■ Exercise details
Copy the entries below verbatim, character for character.

[Records provided Boundary: Start]

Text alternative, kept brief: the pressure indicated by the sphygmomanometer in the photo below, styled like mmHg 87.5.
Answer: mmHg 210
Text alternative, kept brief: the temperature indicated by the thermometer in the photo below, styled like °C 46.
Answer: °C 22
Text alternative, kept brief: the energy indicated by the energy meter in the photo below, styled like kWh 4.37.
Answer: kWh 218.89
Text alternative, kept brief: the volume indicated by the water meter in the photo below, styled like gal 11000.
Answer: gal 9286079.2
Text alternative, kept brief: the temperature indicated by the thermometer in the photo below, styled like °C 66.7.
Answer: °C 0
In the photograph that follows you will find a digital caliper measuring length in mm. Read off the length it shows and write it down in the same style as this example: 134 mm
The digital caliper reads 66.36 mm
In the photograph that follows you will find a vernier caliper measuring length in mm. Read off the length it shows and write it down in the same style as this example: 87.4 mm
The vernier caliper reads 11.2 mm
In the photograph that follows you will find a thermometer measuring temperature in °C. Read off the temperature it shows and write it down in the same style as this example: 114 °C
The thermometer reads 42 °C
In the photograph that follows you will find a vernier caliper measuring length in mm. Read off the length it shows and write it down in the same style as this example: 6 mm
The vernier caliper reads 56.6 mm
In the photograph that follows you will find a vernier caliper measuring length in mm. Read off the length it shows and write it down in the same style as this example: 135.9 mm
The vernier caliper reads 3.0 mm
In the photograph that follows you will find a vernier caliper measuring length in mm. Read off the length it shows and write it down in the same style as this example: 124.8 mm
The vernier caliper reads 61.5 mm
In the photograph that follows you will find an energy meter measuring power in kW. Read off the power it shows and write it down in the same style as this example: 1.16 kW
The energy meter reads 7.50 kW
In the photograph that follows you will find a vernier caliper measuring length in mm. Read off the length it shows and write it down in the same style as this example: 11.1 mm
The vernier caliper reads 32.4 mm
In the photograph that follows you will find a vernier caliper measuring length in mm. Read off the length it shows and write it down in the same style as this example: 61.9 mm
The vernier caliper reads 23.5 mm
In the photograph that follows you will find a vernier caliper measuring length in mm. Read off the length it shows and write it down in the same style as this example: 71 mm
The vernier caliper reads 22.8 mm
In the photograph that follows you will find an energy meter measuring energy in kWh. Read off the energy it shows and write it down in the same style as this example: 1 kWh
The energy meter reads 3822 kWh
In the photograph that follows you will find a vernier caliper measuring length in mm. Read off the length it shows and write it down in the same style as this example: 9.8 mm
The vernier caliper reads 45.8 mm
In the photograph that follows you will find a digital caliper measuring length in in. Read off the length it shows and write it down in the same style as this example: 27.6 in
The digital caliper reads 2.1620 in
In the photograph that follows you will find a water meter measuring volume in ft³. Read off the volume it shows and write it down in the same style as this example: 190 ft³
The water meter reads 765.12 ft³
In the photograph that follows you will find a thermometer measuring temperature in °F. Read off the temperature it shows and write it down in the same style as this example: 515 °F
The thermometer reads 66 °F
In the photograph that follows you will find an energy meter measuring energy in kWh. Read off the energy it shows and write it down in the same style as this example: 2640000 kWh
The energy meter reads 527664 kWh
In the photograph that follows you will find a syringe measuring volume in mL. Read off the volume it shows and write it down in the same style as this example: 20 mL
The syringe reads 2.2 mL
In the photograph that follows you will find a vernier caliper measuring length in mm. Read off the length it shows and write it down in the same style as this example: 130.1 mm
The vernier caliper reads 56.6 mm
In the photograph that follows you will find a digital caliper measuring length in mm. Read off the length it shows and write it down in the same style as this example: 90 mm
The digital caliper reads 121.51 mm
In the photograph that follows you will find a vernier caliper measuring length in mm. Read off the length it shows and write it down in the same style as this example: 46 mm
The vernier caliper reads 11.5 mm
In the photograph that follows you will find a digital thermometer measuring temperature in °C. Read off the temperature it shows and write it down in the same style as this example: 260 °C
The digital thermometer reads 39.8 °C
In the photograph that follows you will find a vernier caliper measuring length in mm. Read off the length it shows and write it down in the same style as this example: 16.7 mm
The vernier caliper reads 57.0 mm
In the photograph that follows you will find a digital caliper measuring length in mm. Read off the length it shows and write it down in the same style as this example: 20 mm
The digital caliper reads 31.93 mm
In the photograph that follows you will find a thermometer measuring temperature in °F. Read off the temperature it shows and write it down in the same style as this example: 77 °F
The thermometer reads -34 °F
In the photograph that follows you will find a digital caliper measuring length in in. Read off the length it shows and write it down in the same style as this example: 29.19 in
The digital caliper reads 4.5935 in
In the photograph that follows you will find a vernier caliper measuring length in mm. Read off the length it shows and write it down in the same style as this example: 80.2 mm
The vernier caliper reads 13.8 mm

[Records provided Boundary: End]

■ Result
Text alternative, kept brief: the pressure indicated by the sphygmomanometer in the photo below, styled like mmHg 87.5.
Answer: mmHg 210
Text alternative, kept brief: the temperature indicated by the thermometer in the photo below, styled like °C 46.
Answer: °C 22
Text alternative, kept brief: the energy indicated by the energy meter in the photo below, styled like kWh 4.37.
Answer: kWh 218.89
Text alternative, kept brief: the volume indicated by the water meter in the photo below, styled like gal 11000.
Answer: gal 9286079.2
Text alternative, kept brief: the temperature indicated by the thermometer in the photo below, styled like °C 66.7.
Answer: °C 0
In the photograph that follows you will find a digital caliper measuring length in mm. Read off the length it shows and write it down in the same style as this example: 134 mm
The digital caliper reads 66.36 mm
In the photograph that follows you will find a vernier caliper measuring length in mm. Read off the length it shows and write it down in the same style as this example: 87.4 mm
The vernier caliper reads 11.2 mm
In the photograph that follows you will find a thermometer measuring temperature in °C. Read off the temperature it shows and write it down in the same style as this example: 114 °C
The thermometer reads 42 °C
In the photograph that follows you will find a vernier caliper measuring length in mm. Read off the length it shows and write it down in the same style as this example: 6 mm
The vernier caliper reads 56.6 mm
In the photograph that follows you will find a vernier caliper measuring length in mm. Read off the length it shows and write it down in the same style as this example: 135.9 mm
The vernier caliper reads 3.0 mm
In the photograph that follows you will find a vernier caliper measuring length in mm. Read off the length it shows and write it down in the same style as this example: 124.8 mm
The vernier caliper reads 61.5 mm
In the photograph that follows you will find an energy meter measuring power in kW. Read off the power it shows and write it down in the same style as this example: 1.16 kW
The energy meter reads 7.50 kW
In the photograph that follows you will find a vernier caliper measuring length in mm. Read off the length it shows and write it down in the same style as this example: 11.1 mm
The vernier caliper reads 32.4 mm
In the photograph that follows you will find a vernier caliper measuring length in mm. Read off the length it shows and write it down in the same style as this example: 61.9 mm
The vernier caliper reads 23.5 mm
In the photograph that follows you will find a vernier caliper measuring length in mm. Read off the length it shows and write it down in the same style as this example: 71 mm
The vernier caliper reads 22.8 mm
In the photograph that follows you will find an energy meter measuring energy in kWh. Read off the energy it shows and write it down in the same style as this example: 1 kWh
The energy meter reads 3822 kWh
In the photograph that follows you will find a vernier caliper measuring length in mm. Read off the length it shows and write it down in the same style as this example: 9.8 mm
The vernier caliper reads 45.8 mm
In the photograph that follows you will find a digital caliper measuring length in in. Read off the length it shows and write it down in the same style as this example: 27.6 in
The digital caliper reads 2.1620 in
In the photograph that follows you will find a water meter measuring volume in ft³. Read off the volume it shows and write it down in the same style as this example: 190 ft³
The water meter reads 765.12 ft³
In the photograph that follows you will find a thermometer measuring temperature in °F. Read off the temperature it shows and write it down in the same style as this example: 515 °F
The thermometer reads 66 °F
In the photograph that follows you will find an energy meter measuring energy in kWh. Read off the energy it shows and write it down in the same style as this example: 2640000 kWh
The energy meter reads 527664 kWh
In the photograph that follows you will find a syringe measuring volume in mL. Read off the volume it shows and write it down in the same style as this example: 20 mL
The syringe reads 2.2 mL
In the photograph that follows you will find a vernier caliper measuring length in mm. Read off the length it shows and write it down in the same style as this example: 130.1 mm
The vernier caliper reads 56.6 mm
In the photograph that follows you will find a digital caliper measuring length in mm. Read off the length it shows and write it down in the same style as this example: 90 mm
The digital caliper reads 121.51 mm
In the photograph that follows you will find a vernier caliper measuring length in mm. Read off the length it shows and write it down in the same style as this example: 46 mm
The vernier caliper reads 11.5 mm
In the photograph that follows you will find a digital thermometer measuring temperature in °C. Read off the temperature it shows and write it down in the same style as this example: 260 °C
The digital thermometer reads 39.8 °C
In the photograph that follows you will find a vernier caliper measuring length in mm. Read off the length it shows and write it down in the same style as this example: 16.7 mm
The vernier caliper reads 57.0 mm
In the photograph that follows you will find a digital caliper measuring length in mm. Read off the length it shows and write it down in the same style as this example: 20 mm
The digital caliper reads 31.93 mm
In the photograph that follows you will find a thermometer measuring temperature in °F. Read off the temperature it shows and write it down in the same style as this example: 77 °F
The thermometer reads -34 °F
In the photograph that follows you will find a digital caliper measuring length in in. Read off the length it shows and write it down in the same style as this example: 29.19 in
The digital caliper reads 4.5935 in
In the photograph that follows you will find a vernier caliper measuring length in mm. Read off the length it shows and write it down in the same style as this example: 80.2 mm
The vernier caliper reads 13.8 mm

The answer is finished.